Colheita do algodão, uma das raras matérias-primas renováveis em que os países africanos são competitivos no preço e na qualidade
A fraca diversificação das economias dos petro-Estados africanos teve consequências sociais dramáticas. Vitimou em primeiro lugar os seus próprios camponeses e comprometeu o futuro dos países vizinhos, não produtores, com prejuízo da sua segurança alimentar. Como «não consomem o que produzem e não produzem o que consomem » os países africanos tornaram-se dependentes das flutuações dos mercados mundiais e de factores conjunturais que perturbam o comércio regional.
Um dos casos mais paradigmáticos é o do algodão produzido pelos países da África ocidental e central, na retaguarda dos países do Golfo, com destaque para o Benim, Burkina Faso, Chade, Mali e Níger.
O algodão é uma das poucas matérias-primas renováveis em que os africanos são altamente competitivos em preço e qualidade.

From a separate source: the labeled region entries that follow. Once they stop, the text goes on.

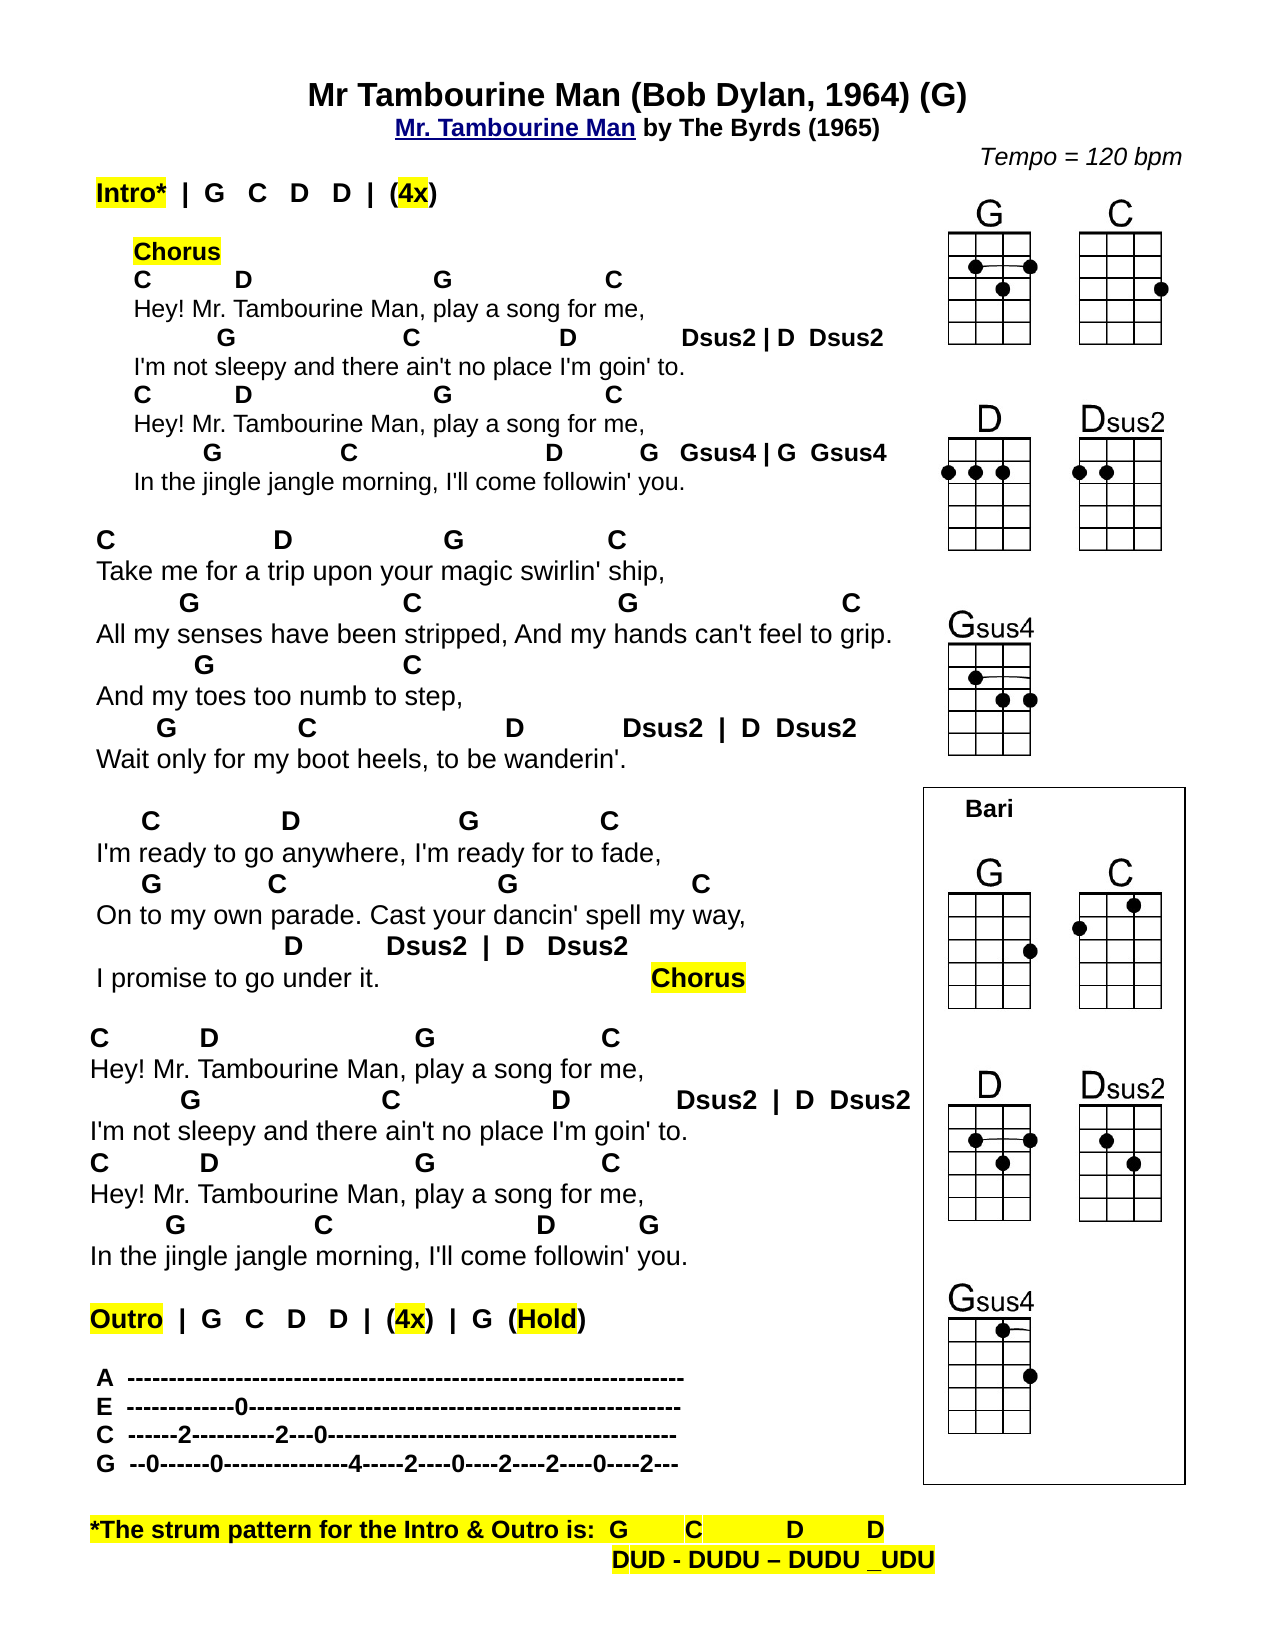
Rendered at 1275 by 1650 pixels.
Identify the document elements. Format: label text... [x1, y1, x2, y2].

picture [1057, 176, 1183, 366]
table_cell [1055, 1041, 1184, 1254]
table_cell [1055, 788, 1184, 828]
table_cell [1055, 376, 1185, 582]
table_cell [1055, 1254, 1184, 1484]
table_cell [924, 376, 1054, 582]
table_cell [924, 582, 1054, 787]
text Tempo = 120 bpm [90, 142, 1185, 171]
picture [926, 382, 1052, 572]
table_header [924, 171, 1054, 376]
picture [926, 834, 1052, 1031]
table_header [1055, 171, 1185, 376]
picture [926, 1046, 1052, 1243]
table_cell Bari [924, 788, 1054, 828]
table_header Intro* | G C D D | (4x) Chorus C D G C Hey! Mr. Tambourine Man, play a song for me, G C D Dsus2 | D Dsus2 I'm not sleepy and there ain't no place I'm goin' to. C D G C Hey! Mr. Tambourine Man, play a song for me, G C D G Gsus4 | G Gsus4 In the jingle jangle morning, I'll come followin' you. C D G C Take me for a trip upon your magic swirlin' ship, G C G C All my senses have been stripped, And my hands can't feel to grip. G C And my toes too numb to step, G C D Dsus2 | D Dsus2 Wait only for my boot heels, to be wanderin'. C D G C I'm ready to go anywhere, I'm ready for to fade, G C G C On to my own parade. Cast your dancin' spell my way, D Dsus2 | D Dsus2 I promise to go under it. Chorus C D G C Hey! Mr. Tambourine Man, play a song for me, G C D Dsus2 | D Dsus2 I'm not sleepy and there ain't no place I'm goin' to. C D G C Hey! Mr. Tambourine Man, play a song for me, G C D G In the jingle jangle morning, I'll come followin' you. Outro | G C D D | (4x) | G (Hold) A ------------------------------------------------------------------- E -------------0---------------------------------------------------- C ------2----------2---0------------------------------------------ G --0------0---------------4-----2----0----2----2----0----2--- [90, 171, 924, 1484]
picture [926, 176, 1052, 366]
text DUD - DUDU – DUDU _UDU [84, 1545, 1185, 1574]
table_cell [1055, 828, 1184, 1041]
text Mr. Tambourine Man by The Byrds (1965) [90, 113, 1185, 142]
table_cell [924, 828, 1054, 1041]
picture [1057, 1046, 1183, 1244]
picture [926, 1259, 1052, 1456]
picture [926, 587, 1052, 777]
text Mr Tambourine Man (Bob Dylan, 1964) (G) [90, 75, 1185, 113]
table_cell [924, 1254, 1054, 1484]
table_cell [924, 1041, 1054, 1254]
table_cell [1055, 582, 1185, 787]
picture [1057, 382, 1183, 572]
text *The strum pattern for the Intro & Outro is: G C D D [90, 1515, 1185, 1543]
picture [1057, 834, 1183, 1031]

Pobres e pesadamente endividados, os países africanos produtores de algodão tiveram de se sujeitar às pressões do FMI e do Banco Mundial para privatizar e liberalizar o filão, desmantelando as empresas públicas que se encarregavam de comprar as colheitas a preços fixados pelo Governo e de fornecer sementes, adubos e apoios técnicos aos camponeses.
Tudo parecia correr de feição: a produção crescia e o ouro branco abria perspectivas de vida melhor para cerca de 20 milhões de camponeses e famílias. Não sabiam e não lhes explicaram que na economia globalizada são os maiores exportadores que fixam os preços para todos. No caso do algodão são os EUA, responsáveis por 37 por cento das exportações, à frente dos grandes produtores: Índia, Paquistão e Brasil.
Os produtores africanos de algodão puxaram o sinal de alarme e apresentaram uma queixa na Organização Mundial de Comércio (OMC) contra as (enormes) subvenções norte-americanas aos seus produtores e exportadores, responsáveis
pela queda dos preços. Na cimeira da OMC de Cancun reclamaram cláusulas de salvaguarda e mecanismos de compensação. Foram apoiados pela maioria dos países africanos membros da organização, mas «traídos » pelos grandes produtores do Sul, acérrimos defensores da liberalização e desregulação dos mercados agrícolas. A cimeira fracassou. Em 2005, o preço mundial do algodão tinha caído abaixo dos 55 cêntimos de dólar/libra; a este preço, os produtores africanos perdem dinheiro e são obrigados a reduzir as superfícies cultivadas. Os grandes produtores brasileiros e asiáticos ainda conseguem «aguentar» mesmo com margens reduzidas graças à economia de escala e à tecnologia biocrática.
Felizmente, há a China. É ela que absorve actualmente 60 por cento da produção africana. E com Pequim há sempre a possibilidade de negociar «esquemas» mutuamente vantajosos.
É evidente para a maioria dos analistas que a solução mais favorável para os países africanos passaria pela transformação in loco da matéria-prima em produtos acabados.
A indústria têxtil não requer grandes investimentos nem mão-de-obra altamente qualificada para gerar numerosos empregos. Contudo, os mercados nacionais africanos são demasiado exíguos e para sustentar uma indústria manufactureira economicamente viável seria necessário criar zonas de livre-câmbio e incentivar o comércio inter-regional. Alguns países africanos estavam a conseguir resultados encorajadores quando foram brutalmente interrompidos com a invasão dos mercados africanos pelos produtos chineses!
Como se disse, a China está aberta a todo o tipo de acordos mutuamente vantajosos. Poderia aceitar reduzir as suas exportações de têxteis para África em troca de contratos e concessões noutros sectores. Mas para tal era preciso que existisse uma indústria têxtil africana para proteger e isto depende em primeiro lugar da visão estratégica e da vontade política dos Governos e dos agentes económicos africanos.